Zvi no se perdió ni un detalle. Era obvio que ya no creía que el hombre de Jerusalén era Gideon Argov, de Reclamaciones e Investigaciones de Guerra. A Gabriel no le importó. Su amigo yacía indefenso al otro lado de la puerta. Más valía incordiar un poco que correr el riesgo de que muriera.
Siguió a Zvi al interior del cuarto. La cama estaba detrás de un tabique de cristal. El paciente no se parecía mucho a Eli, pero Gabriel no se sorprendió. Como la mayoría de los israelíes, había visto las consecuencias del estallido de una bomba en un cuerpo humano. El rostro de Eli estaba oculto detrás de la mascarilla de oxígeno, tenía los ojos cubiertos con gasas, la cabeza vendada. La parte visible de las mejillas y la mandíbula mostraban la infinidad de cortes provocados por los cristales rotos.
Una enfermera de pelo negro corto y ojos de un color azul intenso estaba controlando el goteo del suero. Miró hacia los visitantes y por un momento sostuvo la mirada de Gabriel antes de continuar con su trabajo. Sus ojos no cambiaron de expresión.
Zvi, después de darle un momento a Gabriel, se acercó al tabique y lo puso al corriente del estado de su colega. Hablaba con la precisión de un hombre que ha visto infinidad de series de hospitales en la televisión. Gabriel, con la mirada fija en el rostro de Eli, sólo escuchó la mitad de lo que decía el diplomático, lo suficiente para comprender que su amigo estaba a un paso de la muerte, y que, incluso si vivía, quizá nunca volvería a ser el mismo.

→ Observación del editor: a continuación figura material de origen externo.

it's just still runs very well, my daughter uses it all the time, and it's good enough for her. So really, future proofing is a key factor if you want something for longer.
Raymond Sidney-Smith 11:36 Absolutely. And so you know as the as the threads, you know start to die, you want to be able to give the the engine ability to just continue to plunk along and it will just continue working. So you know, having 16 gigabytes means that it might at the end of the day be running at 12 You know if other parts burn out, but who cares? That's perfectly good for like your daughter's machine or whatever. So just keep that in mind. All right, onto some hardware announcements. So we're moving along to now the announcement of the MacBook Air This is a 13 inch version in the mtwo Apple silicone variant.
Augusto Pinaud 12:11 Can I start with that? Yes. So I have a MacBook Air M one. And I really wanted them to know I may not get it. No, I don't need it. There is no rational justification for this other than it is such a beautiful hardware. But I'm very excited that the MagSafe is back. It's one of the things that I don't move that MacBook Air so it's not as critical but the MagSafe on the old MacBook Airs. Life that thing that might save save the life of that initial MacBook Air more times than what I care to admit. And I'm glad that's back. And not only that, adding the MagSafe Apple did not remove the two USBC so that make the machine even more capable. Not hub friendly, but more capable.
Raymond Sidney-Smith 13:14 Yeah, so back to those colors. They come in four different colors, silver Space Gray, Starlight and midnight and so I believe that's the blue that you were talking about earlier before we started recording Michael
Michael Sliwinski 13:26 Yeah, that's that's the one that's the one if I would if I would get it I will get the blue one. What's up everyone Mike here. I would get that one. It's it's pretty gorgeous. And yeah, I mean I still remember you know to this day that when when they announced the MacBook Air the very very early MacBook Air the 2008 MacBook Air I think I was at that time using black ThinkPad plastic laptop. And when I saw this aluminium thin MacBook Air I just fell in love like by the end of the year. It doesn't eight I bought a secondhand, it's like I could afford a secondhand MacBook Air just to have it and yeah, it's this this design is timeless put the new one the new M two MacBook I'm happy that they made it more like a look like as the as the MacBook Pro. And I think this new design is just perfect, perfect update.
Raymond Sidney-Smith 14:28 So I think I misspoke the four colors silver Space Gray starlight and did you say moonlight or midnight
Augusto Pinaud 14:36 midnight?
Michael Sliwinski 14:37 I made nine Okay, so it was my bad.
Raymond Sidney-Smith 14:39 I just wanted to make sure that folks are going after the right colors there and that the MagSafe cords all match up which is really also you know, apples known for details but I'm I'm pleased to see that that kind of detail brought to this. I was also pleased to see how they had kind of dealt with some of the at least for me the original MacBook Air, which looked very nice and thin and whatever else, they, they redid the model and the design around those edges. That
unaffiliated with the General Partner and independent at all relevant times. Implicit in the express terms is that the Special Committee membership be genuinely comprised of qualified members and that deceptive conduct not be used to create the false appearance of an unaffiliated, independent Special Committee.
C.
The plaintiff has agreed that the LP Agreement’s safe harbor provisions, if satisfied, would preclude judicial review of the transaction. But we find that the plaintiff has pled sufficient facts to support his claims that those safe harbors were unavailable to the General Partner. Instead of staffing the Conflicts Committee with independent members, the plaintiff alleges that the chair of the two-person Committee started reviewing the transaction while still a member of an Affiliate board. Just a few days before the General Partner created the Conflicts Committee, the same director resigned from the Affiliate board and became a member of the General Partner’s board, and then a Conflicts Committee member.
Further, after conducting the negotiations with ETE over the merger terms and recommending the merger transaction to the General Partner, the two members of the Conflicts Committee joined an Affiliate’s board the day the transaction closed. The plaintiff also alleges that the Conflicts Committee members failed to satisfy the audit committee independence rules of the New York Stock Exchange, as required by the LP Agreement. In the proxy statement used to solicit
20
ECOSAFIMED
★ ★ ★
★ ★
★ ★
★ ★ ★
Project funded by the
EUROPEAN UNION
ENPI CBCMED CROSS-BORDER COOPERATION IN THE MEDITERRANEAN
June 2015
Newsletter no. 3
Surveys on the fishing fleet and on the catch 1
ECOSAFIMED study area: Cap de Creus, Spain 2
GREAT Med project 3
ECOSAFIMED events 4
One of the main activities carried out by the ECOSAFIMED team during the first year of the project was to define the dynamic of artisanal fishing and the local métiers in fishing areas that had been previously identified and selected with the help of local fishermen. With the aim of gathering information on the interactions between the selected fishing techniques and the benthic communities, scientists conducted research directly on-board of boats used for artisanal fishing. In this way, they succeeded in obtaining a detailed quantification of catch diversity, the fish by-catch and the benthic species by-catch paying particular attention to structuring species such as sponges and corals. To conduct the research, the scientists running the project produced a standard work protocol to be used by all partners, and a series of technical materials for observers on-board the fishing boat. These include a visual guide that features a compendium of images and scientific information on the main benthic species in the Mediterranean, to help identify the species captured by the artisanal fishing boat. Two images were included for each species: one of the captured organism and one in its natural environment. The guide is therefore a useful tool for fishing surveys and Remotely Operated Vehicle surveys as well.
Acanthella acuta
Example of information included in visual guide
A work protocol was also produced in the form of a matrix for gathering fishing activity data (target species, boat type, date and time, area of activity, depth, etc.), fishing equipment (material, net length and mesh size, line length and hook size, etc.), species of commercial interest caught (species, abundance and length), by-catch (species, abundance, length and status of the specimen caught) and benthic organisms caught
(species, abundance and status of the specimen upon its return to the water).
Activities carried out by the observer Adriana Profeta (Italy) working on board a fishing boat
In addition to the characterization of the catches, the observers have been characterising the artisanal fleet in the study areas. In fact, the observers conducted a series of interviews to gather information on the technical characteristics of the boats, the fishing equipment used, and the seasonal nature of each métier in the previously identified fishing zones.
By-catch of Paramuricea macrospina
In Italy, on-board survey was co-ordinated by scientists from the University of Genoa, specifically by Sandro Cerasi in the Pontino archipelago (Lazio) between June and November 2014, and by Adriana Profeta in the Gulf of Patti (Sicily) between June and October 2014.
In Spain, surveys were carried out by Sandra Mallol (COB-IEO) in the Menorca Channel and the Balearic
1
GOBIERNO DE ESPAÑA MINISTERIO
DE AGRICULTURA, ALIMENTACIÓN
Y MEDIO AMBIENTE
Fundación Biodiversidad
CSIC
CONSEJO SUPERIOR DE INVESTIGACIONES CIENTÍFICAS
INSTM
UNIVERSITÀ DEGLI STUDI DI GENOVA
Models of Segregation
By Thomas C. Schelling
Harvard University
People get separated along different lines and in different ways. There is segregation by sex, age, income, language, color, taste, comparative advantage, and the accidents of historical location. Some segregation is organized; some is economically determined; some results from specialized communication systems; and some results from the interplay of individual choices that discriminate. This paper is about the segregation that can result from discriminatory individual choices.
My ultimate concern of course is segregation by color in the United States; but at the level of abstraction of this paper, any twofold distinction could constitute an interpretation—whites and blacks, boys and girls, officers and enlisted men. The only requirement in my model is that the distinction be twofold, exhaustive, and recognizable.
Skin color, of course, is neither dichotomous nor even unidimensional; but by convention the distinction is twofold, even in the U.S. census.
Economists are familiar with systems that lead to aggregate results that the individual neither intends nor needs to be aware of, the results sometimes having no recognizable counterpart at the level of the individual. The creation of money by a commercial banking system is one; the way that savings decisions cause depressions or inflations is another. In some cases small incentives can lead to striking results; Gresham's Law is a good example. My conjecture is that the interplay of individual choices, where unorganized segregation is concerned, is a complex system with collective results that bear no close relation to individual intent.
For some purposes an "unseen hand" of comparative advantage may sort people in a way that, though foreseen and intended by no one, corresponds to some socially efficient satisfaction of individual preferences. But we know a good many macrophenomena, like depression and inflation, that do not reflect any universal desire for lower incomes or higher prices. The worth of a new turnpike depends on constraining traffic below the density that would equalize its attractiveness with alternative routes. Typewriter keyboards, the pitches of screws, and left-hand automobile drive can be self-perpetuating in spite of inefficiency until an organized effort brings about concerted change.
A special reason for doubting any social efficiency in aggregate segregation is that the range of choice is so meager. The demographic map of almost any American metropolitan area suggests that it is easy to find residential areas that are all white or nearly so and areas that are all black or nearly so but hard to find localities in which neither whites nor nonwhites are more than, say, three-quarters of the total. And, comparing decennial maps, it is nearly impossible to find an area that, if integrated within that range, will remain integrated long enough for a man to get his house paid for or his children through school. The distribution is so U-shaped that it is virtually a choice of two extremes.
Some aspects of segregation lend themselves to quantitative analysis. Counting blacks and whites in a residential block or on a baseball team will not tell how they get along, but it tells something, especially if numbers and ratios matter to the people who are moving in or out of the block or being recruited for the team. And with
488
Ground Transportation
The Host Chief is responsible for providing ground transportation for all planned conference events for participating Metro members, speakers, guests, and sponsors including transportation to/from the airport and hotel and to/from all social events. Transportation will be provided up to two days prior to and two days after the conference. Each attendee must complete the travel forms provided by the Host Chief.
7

– Por el momento -concluyó Zvi-, las máquinas lo mantienen vivo.
– ¿Por qué tiene los ojos vendados?
– Por los fragmentos de cristal. Consiguieron quitarle la mayoría, pero aún tiene una media docena metidos en los ojos.
– ¿Hay alguna posibilidad de que quede ciego?
– No lo sabrán hasta que recupere el conocimiento -respondió Zvi. Luego añadió con un tono pesimista-: Si es que lo recupera…
Un médico entró en la habitación. Saludó a los visitantes con un gesto brusco y pasó al otro lado del tabique. La enfermera se apartó de la cama, y el médico ocupó su lugar. La mujer rodeó la cama y se detuvo junto al cristal. Por segunda vez, su mirada se cruzó con la de Gabriel antes de echar la cortina con un rápido movimiento de muñeca. Gabriel salió al vestíbulo con Zvi a la zaga.
– ¿Está bien?
– Sí. Sólo quiero estar un momento a solas.
El diplomático volvió a la habitación. Gabriel cruzó las manos detrás de la espalda, como un soldado en posición de descanso, y caminó lentamente por el pasillo que ya conocía. Pasó junto al mostrador de las enfermeras. El mismo manido paisaje urbano de Viena colgado junto a la ventana. También el olor era el mismo: el olor del desinfectante y la muerte.
Llegó a una puerta entreabierta con el número 2602-C. La empujó suavemente con las puntas de los dedos y la puerta acabó de abrirse en silencio. La habitación estaba desocupada y a oscuras. Gabriel miró de reojo tras de sí. No había ninguna enfermera a la vista. Entró rápidamente y cerró la puerta.